The lesson of the debt ceiling debate, no matter what the outcome, is that the United States is hopelessly divided between a liberal Left and a radical Right, a group willing to sacrifice national interests to achieve its ends. The country must either surrender to the Right's demands or accept paralysis. The economic and social consequences of this condition are disastrous.
Is this likely to change? No. The Right has successfully persuaded its core supporters, around 25 percent of the population, that: government is the problem; higher taxes mean lower economic growth; unregulated capitalism is the route to growth; concentration of wealth is no problem; the liberal Left is unpatriotic, has destroyed the country and that compromise with the Left is unproductive and wrong. The leadership of this group, Hannity, Beck, Limbaugh, Bachmann and others, are willing to say anything to create a rigid, simplistic narrative and to stir anger. The followers, loosely called Tea Partiers, are angry because of policies that they largely supported (two endless wars, two tax cuts benefiting largely the rich, unfunded programs and an increasing national debt).
The commitment to no new taxes specifically no increase of taxes for the rich, repeal of the new health care law, cuts in new infrastructure programs, and a rejection of new energy policies assures the continuation of conditions that are core to the anger: reduced middle class wealth and opportunity, increased wealth concentration, national decline. The anger, and its irrational political conclusions, many based upon unchallengeable religious views or ignorance, is thus likely to continue.
This minority is aided by constitutional checks and balances and by congressional rules such as the filibuster or the right of single senators to block appointments or even votes. The Senate itself, premised on the equality of states no matter the number of citizens, permits less than 20 percent of the population to elect 40 percent of senators, enough to prevent most legislation. The Electoral College disenfranchises 80 percent of the electorate, leaving the presidential decision to moderates in swing states, Ohio, Florida, Missouri and a handful of others. Even the Supreme Court is helping: opening the gates to unlimited corporate money in campaigns (see Citizen United v. F.E.C) institutionalizes further dominance by moneyed interests.

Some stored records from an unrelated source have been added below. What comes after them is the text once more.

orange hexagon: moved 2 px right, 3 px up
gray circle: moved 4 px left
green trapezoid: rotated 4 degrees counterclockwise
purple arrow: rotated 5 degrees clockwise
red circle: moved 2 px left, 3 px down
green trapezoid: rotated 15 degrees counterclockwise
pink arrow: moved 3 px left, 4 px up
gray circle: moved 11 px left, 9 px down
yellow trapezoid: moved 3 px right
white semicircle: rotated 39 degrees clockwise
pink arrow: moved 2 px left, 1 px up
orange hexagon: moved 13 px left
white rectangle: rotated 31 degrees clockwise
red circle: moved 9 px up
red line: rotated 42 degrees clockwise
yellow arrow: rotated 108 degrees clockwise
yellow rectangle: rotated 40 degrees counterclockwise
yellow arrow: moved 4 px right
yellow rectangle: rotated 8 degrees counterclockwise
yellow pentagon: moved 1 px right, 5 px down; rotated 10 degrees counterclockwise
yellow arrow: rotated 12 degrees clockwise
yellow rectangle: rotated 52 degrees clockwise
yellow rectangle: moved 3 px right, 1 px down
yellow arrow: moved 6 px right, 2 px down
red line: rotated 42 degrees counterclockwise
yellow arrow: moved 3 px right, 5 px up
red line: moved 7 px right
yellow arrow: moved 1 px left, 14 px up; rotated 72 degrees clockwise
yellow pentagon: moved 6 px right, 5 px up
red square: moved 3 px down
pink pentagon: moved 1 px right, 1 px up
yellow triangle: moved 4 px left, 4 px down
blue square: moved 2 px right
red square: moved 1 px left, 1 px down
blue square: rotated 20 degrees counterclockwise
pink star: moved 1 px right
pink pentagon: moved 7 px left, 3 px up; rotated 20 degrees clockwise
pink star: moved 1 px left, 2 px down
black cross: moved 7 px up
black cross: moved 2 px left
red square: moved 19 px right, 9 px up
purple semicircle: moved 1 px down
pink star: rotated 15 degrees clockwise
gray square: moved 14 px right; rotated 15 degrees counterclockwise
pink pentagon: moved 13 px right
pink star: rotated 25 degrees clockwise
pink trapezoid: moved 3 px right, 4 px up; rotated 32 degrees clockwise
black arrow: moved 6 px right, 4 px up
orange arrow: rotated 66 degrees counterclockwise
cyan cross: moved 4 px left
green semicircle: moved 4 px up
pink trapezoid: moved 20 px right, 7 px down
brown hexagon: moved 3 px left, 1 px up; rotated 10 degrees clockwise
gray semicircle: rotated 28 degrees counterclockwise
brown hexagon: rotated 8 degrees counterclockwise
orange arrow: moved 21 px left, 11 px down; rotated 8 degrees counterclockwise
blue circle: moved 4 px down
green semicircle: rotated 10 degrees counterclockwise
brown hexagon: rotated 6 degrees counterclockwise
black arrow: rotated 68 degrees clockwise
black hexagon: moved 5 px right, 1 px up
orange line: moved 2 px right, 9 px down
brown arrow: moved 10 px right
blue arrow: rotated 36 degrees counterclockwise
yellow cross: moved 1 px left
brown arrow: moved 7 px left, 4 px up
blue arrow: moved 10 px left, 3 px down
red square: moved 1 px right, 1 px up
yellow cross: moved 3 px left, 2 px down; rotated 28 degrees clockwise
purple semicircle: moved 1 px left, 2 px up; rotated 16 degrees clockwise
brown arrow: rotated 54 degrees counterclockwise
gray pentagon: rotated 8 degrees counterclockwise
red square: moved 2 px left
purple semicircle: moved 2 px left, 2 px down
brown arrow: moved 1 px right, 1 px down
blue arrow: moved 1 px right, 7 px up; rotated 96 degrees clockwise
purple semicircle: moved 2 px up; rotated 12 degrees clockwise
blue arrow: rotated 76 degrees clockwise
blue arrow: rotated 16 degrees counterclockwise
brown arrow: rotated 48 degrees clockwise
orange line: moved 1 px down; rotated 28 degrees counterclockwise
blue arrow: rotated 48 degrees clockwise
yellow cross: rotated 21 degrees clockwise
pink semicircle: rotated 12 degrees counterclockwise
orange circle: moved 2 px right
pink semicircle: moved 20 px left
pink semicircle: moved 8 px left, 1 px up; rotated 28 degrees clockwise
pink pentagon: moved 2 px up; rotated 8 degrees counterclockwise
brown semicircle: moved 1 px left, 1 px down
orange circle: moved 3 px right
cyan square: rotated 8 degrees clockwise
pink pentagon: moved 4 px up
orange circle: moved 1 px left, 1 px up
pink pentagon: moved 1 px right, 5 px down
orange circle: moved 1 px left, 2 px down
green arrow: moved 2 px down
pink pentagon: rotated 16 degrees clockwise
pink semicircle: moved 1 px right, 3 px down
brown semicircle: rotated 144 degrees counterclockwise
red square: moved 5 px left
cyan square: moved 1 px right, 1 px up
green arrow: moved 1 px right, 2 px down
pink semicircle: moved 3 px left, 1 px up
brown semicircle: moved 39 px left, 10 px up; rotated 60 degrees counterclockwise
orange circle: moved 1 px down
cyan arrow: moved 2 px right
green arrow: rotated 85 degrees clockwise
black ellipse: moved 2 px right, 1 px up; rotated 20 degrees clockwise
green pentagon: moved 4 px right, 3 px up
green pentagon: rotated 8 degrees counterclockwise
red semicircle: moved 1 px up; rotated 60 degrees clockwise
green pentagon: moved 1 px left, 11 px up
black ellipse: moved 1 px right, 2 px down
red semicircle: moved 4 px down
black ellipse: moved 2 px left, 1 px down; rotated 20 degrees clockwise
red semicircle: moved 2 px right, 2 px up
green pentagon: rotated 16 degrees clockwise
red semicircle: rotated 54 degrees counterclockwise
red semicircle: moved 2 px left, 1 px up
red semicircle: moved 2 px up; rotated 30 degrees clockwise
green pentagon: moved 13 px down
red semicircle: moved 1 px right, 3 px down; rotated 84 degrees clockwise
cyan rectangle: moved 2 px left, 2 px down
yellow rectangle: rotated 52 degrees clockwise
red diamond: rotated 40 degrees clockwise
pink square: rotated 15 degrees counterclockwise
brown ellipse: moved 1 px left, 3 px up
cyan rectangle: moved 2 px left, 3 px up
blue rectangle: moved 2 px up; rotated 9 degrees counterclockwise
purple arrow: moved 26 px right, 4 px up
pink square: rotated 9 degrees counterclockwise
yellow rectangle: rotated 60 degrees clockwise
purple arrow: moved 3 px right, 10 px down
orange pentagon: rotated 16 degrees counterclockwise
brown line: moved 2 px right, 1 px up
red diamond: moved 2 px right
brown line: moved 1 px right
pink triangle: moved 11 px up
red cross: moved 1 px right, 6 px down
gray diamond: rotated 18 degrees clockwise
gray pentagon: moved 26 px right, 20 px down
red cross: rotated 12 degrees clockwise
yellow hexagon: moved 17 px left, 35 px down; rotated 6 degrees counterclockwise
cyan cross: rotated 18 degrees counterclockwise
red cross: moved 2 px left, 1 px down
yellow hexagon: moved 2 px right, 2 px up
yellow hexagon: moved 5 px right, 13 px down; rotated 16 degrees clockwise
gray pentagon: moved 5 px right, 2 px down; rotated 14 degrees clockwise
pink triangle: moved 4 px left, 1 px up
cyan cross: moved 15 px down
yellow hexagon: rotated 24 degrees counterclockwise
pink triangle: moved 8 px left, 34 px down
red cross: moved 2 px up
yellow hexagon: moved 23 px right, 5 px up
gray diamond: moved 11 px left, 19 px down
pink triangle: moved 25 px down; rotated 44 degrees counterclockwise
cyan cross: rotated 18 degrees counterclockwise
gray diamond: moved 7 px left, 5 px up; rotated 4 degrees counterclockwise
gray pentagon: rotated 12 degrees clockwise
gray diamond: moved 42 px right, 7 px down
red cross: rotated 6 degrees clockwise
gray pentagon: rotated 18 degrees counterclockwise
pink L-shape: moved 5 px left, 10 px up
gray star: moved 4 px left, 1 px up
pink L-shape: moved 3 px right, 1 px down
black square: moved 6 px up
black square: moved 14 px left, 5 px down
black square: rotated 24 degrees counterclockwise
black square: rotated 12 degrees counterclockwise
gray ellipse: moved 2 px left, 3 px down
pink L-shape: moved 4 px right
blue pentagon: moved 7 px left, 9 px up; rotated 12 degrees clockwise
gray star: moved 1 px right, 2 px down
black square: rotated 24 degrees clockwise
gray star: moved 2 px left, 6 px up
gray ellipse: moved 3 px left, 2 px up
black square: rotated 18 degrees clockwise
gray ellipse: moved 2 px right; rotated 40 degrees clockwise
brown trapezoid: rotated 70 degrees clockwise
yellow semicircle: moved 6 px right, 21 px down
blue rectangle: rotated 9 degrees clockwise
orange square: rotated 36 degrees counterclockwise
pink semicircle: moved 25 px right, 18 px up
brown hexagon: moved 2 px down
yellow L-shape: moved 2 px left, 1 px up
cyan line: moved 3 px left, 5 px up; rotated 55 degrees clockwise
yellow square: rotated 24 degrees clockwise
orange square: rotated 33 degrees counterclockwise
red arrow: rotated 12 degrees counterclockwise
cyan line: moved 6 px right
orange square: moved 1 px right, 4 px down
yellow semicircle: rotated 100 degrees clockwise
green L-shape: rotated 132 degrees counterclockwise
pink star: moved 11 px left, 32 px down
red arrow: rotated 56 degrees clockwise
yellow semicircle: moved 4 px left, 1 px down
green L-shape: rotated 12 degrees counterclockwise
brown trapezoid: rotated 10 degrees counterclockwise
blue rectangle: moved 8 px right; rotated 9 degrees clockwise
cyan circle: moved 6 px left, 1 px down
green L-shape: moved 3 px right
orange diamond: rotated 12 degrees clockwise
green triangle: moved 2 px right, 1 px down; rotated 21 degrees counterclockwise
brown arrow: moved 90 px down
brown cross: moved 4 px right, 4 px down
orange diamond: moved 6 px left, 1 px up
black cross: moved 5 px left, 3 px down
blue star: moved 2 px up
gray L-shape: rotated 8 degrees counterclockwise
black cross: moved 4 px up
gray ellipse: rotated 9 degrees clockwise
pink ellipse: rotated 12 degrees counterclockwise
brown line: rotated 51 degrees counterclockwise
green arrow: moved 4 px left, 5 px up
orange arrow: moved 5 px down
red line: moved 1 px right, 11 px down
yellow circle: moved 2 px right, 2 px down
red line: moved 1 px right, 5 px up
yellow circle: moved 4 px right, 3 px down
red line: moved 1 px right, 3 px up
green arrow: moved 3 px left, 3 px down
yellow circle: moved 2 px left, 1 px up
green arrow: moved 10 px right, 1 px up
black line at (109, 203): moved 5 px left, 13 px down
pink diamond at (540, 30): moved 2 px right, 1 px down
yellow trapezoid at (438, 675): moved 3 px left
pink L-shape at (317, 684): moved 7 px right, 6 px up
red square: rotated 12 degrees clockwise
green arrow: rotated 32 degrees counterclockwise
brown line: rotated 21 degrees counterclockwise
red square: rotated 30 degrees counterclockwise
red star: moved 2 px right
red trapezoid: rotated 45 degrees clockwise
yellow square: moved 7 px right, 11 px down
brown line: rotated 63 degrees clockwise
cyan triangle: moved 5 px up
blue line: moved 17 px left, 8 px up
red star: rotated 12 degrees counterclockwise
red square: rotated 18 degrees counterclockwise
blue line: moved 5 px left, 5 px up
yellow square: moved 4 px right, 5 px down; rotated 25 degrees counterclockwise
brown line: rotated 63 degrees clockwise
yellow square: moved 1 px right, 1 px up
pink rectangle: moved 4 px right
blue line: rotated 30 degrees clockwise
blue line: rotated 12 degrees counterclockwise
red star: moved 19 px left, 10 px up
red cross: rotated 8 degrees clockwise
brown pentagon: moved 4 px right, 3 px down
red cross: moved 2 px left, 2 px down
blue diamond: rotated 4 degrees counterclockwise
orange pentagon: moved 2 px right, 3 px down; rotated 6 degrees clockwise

The international community looks on Tea Party positions with contempt, despair and schadenfreude-induced amusement -- try explaining the rejection of a national healthcare program to any non-American. If that community did not realize the power of the radical Right before this artificial debt-ceiling crisis, they sure do now. The United States has displayed itself as a helpless giant. Downgrades of all types, reflecting further American economic and social declines, will follow.